By Renée K. Gadoua | Contributing writer
Amid a national debate about immigration, Central New York today welcomed 61 new Americans.
Sixty-one people from 29 countries took the oath of citizenship during a ceremony at Bishop Grimes Junior/Senior High School in East Syracuse.
“Look upon these brave individuals and see the image of America itself,” Zachary Jones, student council president, told the crowd of new Americans, their relatives and friends, and Bishop Grimes’ student body.
Hon. Thérèse Wiley Dancks, presiding U.S. Magistrate Judge and a 1977 Bishop Grimes graduate, presided over the ceremony. After the immigrants pledged to “absolutely and entirely renounce and abjure all allegiance and fidelity” to any other nation, Dancks shook hands with or hugged every new American.

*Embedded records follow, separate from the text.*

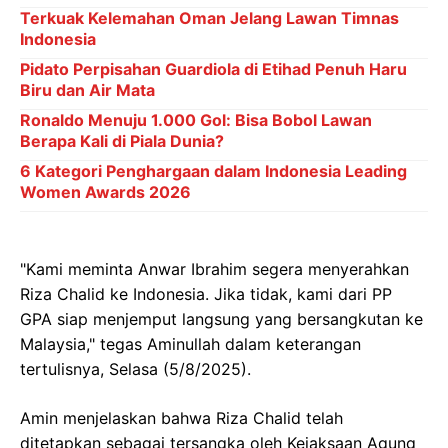
Terkuak Kelemahan Oman Jelang Lawan Timnas
Indonesia
Pidato Perpisahan Guardiola di Etihad Penuh Haru
Biru dan Air Mata
Ronaldo Menuju 1.000 Gol: Bisa Bobol Lawan
Berapa Kali di Piala Dunia?
6 Kategori Penghargaan dalam Indonesia Leading
Women Awards 2026
"Kami meminta Anwar Ibrahim segera menyerahkan
Riza Chalid ke Indonesia. Jika tidak, kami dari PP
GPA siap menjemput langsung yang bersangkutan ke
Malaysia," tegas Aminullah dalam keterangan
tertulisnya, Selasa (5/8/2025).
Amin menjelaskan bahwa Riza Chalid telah
ditetapkan sebagai tersangka oleh Kejaksaan Agung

Neither the judge or most of the speakers directly mentioned President Donald Trump’s controversial executive orders on immigration and refugee entry to the United States. In a special Mass Sunday, Bishop Robert Cunningham called “blanket refusals to allow immigrants from a given nation, ethnic or religious group to enter our country… un-American and un-Christian.”
Bakundi Salvator arrived in Syracuse in 2007 after fleeing war in Burundi. “My country is not good now,” he said before the ceremony. “Here I like the people. I like America.”